Я, судя по всему, потомок древней воинской касты. Весь мой род, сколько ни вглядывайся во тьму минувшего — воины, воины, воины
ШО Что для тебя значит охота? Ведь это довольно жестокий род занятий. И сугубо мужской, кстати.
— Мы все, живущие в индоевропейском пространстве, вышли из неких каст или чего-то на них похожего. В нас живет древняя родовая память, вытесненная на уровни подсознания, но все еще не убитая. Я, судя по всему, потомок древней воинской касты. Весь мой род, сколько ни вглядывайся во тьму минувшего — воины, воины, воины. В последние полтора столетия — или офицеры, или бандиты. Мало кто дожил до преклонного возраста. Я профессионально как-то выпал из родового гнезда. Занимаюсь литературой, философией. Но природу трудно обмануть, руки просят оружие. Вот и брожу с «ижиком» по чернотропу. Вспоминаю кшатрийские мантры далеких предков, взываю к Индре. И убивать тут не главное. Я не трофейщик, мой охотничий кайф в самом процессе охоты, в специфическом, неповторимом настроении, в охотничьих ритуалах. И я не один такой, у нас целый клуб.
ШО Ты правда видел чупакабру? Расскажи, какая она?

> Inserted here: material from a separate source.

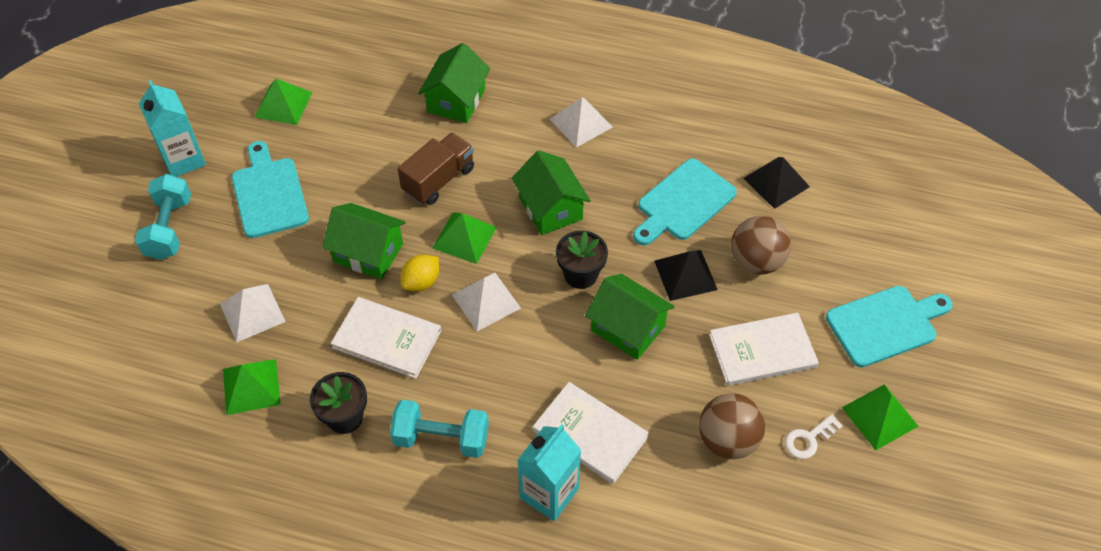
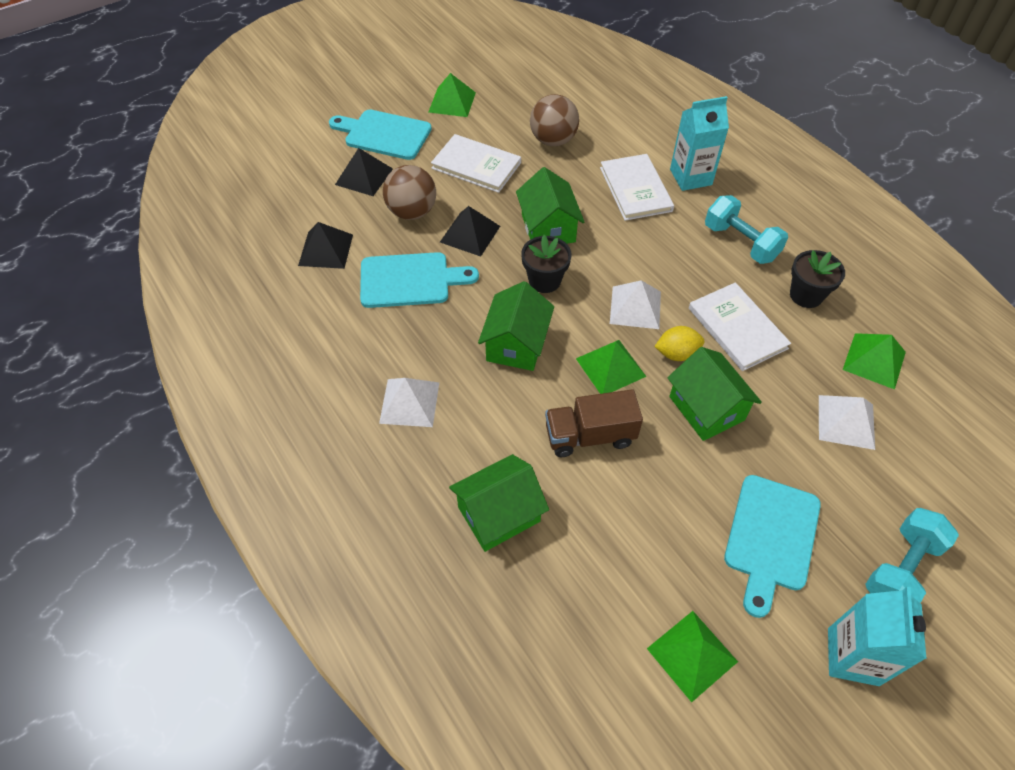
camera: 140 degrees left, 0 degrees up
white key [785,414,843,459] -> none
none -> black pyramid [335,148,393,196]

— Однажды, когда охота подошла к концу и мы уже подняли пять главных «хвостовых» тостов, я, по надобности, отошел в подлесок. Там, за овражком, увидел нечто похожее на те деревянные фигуры животных, которые народные умельцы любят вырубать из высоких пней. «Ну и урода сотворили, — подумал, — не то коза, не то кенгуру какое-то». А «кенгуру» возьми и поверни башку в моем направлении. А башка у зверюги хищная, пасть на лисью похожа, но помощнее. И глаза такие: маленькие, злые до колючести. У меня же, как на зло, ни ружья, ни ножа. Только сигара в зубах. К счастью, чупакабра на меня нападать не стала, странно как-то чихнула, вильнула жирным хвостом и поскакала в лес. Друзья-охотники, когда я вернулся к джипам, сначала мне не поверили. Потом мы нашли в лесу следы чупакабры, а местные подтвердили, что им известно о хищнике-кровососе. Только вот в цвете шерсти свидетельства не совпали. Я видел рыжий окрас, а местные — серый. Такая история. Теперь, кстати, на Прикарпатье чупакаброй уже никого не удивишь. В коллекциях егерей можно увидеть (и даже подержать в руках) весьма впечатляющие черепа.
«ШО» о собеседнике:
Владимир Ешкилев — украинский прозаик, поэт, эссеист. Родился в 1965 году в Ивано-Франковске. Идеолог Станиславского феномена. В 1996–1998 годах издавал нерегулярный журнал «Плерома», с 2001 года — редактор литературного журнала «Потяг 76», с 2002‑го — журнала «Ї», с 2006‑го — журнала «Київська Русь», в 2008 году выпустил первые номера журналов «Сноб» и «Золота каста». С 2012 года — шеф-редактор альманаха метареалистической литературы «Мантикора», куратор фестиваля фантастики «Карпатская Мантикора». Колумнист в ряде западно-украинских газет: «Пост-Поступ», «Львівська газета», «Репортер», «Захід-Пост», а также на сайтах «Фиртка», «Захід. нет», «Збруч». Пишет на русском и украинском языках.